E nudo teschio di luna,
ciotola di ceramica,
fissa con occhi
pieni di saldatura.
Sfrattata da una nuvola
Un angelo mi chiama,
e non ha nastro rosa
di stella nascente,
ma è sole che si spegne,
in quella sensazione attesa,
in cui la porta sta per essere chiusa.
E ci lasciamo così, salendo,
dopo esser caduti
per un attimo nel mondo,
come una foto sciolta nel fuoco.
***
Uno, cinque, dieci
Non ho mai lavorato, mai una festa,
tanto tempo per ragionare, testa persa,
diceva sempre mio padre.
Allora non ragiono, non c’è ragione…
“Che fai tu, ragione…dimmi, che fai,
silenziosa ragione?”
Sogno…lego un occhio al fil di fumo d’oppio;
sento mani calde che mi attraversano il corpo;
arma ormai scarica mi sono sepolto,
come una barca sventrata arrivata
in un porto, dentro un’onda
dal volto di donna.
Annunciato quel dio drogato e proibito
rimasto sempre uguale alle sue domande
che col dramma si capisce
ma non cambia niente,
un dio non è sufficiente,
nella massa che si muove e mi commuove
perché non c’entro, uno fuori solo dentro;
non è rimorso ma assenza,
di denti in una bocca cucita con nastro isolante
davanti al latte che bolle nel seno in cucina che batte,
logica fonte primitiva.
Non lavoro, non ragiono; non c’è ragione;
non ho ragione?
***
W. Blake vision
Tutta la resistenza cede nelle vene
come uno sputo d’acqua esce dalla diga
dopo lo scucito di un buco d’ago.
Ogni “maledetto crepa!” si allarga.
Rigettato a precipizio su ali di farfastra,
nell’abisso un chiodo di luce mi penetra…

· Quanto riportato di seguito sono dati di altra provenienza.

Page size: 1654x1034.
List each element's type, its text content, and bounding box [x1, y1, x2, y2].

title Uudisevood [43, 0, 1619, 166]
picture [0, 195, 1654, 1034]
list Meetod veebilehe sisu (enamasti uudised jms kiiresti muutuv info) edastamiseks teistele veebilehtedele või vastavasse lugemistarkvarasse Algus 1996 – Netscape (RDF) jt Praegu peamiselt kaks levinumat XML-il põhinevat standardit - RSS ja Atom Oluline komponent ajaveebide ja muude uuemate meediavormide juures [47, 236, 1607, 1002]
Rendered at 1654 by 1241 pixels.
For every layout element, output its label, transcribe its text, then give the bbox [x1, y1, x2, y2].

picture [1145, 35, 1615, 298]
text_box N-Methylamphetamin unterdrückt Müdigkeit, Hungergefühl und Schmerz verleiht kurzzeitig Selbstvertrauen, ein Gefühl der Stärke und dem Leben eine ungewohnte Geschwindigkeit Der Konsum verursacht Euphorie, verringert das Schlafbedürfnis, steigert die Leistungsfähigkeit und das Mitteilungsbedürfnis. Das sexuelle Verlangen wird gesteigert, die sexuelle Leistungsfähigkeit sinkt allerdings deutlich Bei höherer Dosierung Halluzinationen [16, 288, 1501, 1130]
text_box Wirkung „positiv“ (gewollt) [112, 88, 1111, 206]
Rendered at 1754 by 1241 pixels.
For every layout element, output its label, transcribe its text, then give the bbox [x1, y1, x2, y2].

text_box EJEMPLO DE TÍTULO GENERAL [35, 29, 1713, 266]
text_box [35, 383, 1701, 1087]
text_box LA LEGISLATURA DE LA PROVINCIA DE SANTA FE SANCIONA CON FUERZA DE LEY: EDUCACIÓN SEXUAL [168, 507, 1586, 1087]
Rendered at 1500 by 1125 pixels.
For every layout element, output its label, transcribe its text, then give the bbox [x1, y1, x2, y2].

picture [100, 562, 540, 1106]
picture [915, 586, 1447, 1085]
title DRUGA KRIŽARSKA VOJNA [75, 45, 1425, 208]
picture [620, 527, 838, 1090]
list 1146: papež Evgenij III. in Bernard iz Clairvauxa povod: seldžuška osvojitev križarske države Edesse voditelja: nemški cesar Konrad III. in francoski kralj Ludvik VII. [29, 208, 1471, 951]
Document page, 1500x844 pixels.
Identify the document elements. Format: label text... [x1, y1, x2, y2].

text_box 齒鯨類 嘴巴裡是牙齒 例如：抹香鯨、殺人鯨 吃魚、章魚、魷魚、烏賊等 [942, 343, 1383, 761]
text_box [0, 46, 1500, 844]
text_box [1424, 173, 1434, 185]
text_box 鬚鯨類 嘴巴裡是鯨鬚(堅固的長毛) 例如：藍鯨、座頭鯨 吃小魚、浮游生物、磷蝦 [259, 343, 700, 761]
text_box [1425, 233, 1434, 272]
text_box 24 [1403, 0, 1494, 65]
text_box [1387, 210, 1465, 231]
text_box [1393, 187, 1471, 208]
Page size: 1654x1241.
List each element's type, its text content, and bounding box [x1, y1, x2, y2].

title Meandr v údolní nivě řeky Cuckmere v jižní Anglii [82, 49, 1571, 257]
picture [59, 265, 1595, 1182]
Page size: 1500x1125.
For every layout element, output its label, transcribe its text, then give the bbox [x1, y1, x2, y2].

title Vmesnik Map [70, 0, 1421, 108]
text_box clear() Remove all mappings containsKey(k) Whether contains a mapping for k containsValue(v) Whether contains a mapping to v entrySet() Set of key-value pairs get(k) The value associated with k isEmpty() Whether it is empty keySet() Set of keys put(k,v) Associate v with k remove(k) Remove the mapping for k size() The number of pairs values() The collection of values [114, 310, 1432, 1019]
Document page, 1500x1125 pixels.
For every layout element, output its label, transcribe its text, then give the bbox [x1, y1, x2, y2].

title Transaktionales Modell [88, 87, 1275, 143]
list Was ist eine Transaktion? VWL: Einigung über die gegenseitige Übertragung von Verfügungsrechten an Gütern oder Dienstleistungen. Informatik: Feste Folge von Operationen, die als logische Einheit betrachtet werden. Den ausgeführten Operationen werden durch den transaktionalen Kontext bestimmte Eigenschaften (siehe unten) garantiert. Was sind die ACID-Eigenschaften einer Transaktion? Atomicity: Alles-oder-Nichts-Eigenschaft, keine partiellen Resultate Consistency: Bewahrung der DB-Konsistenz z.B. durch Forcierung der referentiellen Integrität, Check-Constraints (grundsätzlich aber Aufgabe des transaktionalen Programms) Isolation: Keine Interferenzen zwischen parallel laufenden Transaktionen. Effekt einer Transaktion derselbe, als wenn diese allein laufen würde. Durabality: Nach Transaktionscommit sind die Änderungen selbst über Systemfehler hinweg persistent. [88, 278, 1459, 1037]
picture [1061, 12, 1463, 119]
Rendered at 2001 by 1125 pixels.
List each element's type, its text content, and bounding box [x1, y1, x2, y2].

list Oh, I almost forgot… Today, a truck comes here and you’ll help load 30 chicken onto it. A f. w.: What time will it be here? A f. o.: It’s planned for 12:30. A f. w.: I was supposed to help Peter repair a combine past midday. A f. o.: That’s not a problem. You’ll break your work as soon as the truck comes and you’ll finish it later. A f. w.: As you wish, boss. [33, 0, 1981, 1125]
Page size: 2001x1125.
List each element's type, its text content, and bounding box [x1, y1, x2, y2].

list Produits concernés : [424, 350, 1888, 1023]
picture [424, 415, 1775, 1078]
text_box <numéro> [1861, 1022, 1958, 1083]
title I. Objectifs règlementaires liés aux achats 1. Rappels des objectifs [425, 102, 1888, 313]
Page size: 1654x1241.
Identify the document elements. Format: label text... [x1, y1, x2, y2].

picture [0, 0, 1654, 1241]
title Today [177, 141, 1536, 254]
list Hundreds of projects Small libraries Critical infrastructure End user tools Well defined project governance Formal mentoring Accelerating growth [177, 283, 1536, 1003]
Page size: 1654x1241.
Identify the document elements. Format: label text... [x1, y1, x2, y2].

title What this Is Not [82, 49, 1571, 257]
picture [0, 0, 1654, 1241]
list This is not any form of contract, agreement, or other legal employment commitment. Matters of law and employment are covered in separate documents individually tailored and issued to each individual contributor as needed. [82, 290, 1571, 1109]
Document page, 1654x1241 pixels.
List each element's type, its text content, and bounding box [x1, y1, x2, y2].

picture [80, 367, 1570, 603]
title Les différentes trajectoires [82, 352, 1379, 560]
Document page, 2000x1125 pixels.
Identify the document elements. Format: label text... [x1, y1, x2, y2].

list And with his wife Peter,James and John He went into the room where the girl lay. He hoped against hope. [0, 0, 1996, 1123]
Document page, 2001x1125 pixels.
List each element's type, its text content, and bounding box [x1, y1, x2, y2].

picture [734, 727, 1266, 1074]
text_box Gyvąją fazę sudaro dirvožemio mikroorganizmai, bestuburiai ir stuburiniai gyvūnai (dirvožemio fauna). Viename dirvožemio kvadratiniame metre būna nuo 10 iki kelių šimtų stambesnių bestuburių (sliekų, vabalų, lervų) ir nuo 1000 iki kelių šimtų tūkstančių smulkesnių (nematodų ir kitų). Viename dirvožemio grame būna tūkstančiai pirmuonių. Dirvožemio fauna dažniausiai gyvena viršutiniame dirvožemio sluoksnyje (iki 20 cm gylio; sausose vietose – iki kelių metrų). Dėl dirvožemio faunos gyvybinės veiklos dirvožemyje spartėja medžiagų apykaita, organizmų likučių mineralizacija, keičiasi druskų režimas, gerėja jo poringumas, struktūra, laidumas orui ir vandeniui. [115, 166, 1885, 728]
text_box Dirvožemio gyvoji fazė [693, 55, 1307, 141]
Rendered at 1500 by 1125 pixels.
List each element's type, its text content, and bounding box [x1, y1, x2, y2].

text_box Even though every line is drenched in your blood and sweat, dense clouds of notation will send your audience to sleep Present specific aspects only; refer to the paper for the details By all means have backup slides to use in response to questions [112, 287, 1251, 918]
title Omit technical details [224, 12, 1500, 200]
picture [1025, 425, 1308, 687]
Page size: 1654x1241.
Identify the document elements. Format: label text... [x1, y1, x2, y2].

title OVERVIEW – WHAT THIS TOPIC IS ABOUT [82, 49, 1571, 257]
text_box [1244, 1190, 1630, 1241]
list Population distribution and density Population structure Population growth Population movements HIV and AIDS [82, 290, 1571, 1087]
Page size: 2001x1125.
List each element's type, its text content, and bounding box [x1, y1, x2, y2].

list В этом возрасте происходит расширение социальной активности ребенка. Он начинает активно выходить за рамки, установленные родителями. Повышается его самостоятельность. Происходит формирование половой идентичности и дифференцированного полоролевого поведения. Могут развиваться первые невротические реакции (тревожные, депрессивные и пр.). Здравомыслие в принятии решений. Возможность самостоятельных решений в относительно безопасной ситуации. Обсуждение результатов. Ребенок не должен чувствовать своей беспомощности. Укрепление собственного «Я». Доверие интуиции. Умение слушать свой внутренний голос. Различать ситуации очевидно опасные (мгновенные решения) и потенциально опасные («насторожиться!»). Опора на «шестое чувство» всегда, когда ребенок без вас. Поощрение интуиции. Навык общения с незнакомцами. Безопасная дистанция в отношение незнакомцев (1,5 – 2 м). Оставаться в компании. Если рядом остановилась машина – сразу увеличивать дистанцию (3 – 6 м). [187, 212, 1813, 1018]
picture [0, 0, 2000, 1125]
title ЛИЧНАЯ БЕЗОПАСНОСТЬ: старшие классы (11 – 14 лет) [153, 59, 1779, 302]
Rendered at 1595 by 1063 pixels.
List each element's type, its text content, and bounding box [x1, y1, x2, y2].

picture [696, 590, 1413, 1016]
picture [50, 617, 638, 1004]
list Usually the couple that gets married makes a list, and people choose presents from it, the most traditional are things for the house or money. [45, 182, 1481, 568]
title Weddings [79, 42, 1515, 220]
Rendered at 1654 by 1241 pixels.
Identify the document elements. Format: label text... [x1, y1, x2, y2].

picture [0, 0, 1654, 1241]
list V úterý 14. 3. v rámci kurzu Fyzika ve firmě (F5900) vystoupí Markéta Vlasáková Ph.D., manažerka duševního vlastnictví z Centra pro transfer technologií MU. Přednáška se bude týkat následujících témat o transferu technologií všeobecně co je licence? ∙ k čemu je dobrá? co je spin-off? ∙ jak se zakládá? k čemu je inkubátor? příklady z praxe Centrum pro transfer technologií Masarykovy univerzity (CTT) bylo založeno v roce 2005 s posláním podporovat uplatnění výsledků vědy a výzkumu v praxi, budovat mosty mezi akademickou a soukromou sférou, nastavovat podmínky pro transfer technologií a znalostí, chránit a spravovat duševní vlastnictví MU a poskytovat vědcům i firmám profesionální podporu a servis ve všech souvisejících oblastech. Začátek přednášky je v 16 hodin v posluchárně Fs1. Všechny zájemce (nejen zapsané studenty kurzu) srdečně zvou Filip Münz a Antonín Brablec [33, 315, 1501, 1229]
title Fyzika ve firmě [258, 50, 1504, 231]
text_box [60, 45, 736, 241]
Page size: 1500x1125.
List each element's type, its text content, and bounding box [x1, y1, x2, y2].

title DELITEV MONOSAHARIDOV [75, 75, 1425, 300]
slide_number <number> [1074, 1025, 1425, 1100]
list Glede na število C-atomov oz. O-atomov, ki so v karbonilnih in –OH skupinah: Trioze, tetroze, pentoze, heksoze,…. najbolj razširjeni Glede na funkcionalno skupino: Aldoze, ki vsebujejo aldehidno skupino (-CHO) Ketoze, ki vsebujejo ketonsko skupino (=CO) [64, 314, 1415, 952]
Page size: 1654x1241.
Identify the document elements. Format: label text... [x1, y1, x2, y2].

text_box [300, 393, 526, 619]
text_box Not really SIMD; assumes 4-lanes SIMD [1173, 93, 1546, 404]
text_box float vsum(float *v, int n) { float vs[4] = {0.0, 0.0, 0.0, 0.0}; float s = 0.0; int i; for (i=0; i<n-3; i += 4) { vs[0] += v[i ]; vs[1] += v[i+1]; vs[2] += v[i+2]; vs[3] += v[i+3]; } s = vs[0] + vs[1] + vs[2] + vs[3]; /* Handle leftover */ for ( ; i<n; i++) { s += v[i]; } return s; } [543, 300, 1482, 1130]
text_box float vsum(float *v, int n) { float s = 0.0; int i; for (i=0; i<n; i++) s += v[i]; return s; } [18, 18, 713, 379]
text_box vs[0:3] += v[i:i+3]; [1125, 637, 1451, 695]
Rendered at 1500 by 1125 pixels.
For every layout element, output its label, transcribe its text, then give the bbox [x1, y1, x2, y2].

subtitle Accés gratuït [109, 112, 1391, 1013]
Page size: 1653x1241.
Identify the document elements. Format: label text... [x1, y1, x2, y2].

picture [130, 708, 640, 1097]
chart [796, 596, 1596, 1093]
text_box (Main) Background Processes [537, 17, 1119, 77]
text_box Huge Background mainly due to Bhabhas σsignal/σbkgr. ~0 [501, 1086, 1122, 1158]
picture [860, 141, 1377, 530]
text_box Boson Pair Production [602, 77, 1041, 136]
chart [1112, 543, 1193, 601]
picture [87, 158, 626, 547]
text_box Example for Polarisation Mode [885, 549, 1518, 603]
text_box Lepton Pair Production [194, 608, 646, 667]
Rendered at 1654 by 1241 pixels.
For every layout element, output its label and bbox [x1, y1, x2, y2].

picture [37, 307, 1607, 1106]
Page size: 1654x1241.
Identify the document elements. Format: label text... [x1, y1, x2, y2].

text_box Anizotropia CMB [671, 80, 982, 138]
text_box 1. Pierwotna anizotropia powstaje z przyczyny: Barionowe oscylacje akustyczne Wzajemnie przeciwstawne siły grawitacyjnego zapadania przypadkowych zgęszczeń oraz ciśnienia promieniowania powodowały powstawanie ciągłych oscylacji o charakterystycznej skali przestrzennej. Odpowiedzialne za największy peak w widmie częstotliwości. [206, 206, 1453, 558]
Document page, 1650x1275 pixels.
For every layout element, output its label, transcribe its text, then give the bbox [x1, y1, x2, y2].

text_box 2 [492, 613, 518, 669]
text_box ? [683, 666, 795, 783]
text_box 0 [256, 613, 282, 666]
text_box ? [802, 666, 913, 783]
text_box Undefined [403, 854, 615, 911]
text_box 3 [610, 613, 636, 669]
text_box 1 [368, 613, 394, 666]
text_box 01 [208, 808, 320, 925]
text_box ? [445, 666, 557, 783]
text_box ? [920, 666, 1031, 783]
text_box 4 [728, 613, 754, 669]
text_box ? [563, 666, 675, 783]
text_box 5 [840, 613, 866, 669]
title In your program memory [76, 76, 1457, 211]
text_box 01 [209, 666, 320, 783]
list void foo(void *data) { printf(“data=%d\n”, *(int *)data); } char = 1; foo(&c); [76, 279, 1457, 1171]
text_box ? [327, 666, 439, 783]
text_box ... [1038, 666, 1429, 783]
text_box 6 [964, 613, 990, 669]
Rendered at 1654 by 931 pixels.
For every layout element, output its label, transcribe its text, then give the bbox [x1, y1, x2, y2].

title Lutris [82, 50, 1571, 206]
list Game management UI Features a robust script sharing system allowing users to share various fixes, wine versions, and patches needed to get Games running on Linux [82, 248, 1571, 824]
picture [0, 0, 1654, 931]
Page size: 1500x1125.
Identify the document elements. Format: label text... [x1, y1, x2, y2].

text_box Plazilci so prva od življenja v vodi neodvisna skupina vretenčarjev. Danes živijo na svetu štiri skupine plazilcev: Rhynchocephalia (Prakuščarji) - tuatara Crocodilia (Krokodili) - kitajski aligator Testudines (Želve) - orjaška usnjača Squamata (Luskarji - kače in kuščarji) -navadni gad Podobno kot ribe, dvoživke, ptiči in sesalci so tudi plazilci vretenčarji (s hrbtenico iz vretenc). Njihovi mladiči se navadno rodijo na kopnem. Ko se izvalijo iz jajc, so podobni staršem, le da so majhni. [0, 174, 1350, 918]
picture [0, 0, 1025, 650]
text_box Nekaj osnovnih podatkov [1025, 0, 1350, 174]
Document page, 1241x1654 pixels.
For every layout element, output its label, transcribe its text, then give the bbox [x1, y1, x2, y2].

una ventosa seppia sulla spiaggia
attaccata come orecchio della terra:
il treno estivo sta correndo sibilo di ferro,
appare la tecnica del sonaglio
muore la lenta strategia della Troia
appena accesa l’alta fiamma di benzina.
Chi è che canta in spagnolo
Aspettando nel petto lo sparo?
Anche lui morto ad occhi aperti
Continua a guardarci.
Ci nascondemmo tra gli alberi,
ed i rami lanciarono nel vento le nostre voci
mentre i tronchi contavano i numeri
e si incidevano nel ventre le lettere,
scivolate nel taglio, bruciate o cresciute.
All’uccello più esile affidiamo le nostre anime,
e da verme striscerò dal cielo su queste righe
con poche frasi felici in costruzione verticale
che vanno a scendere e non danno mai ragione.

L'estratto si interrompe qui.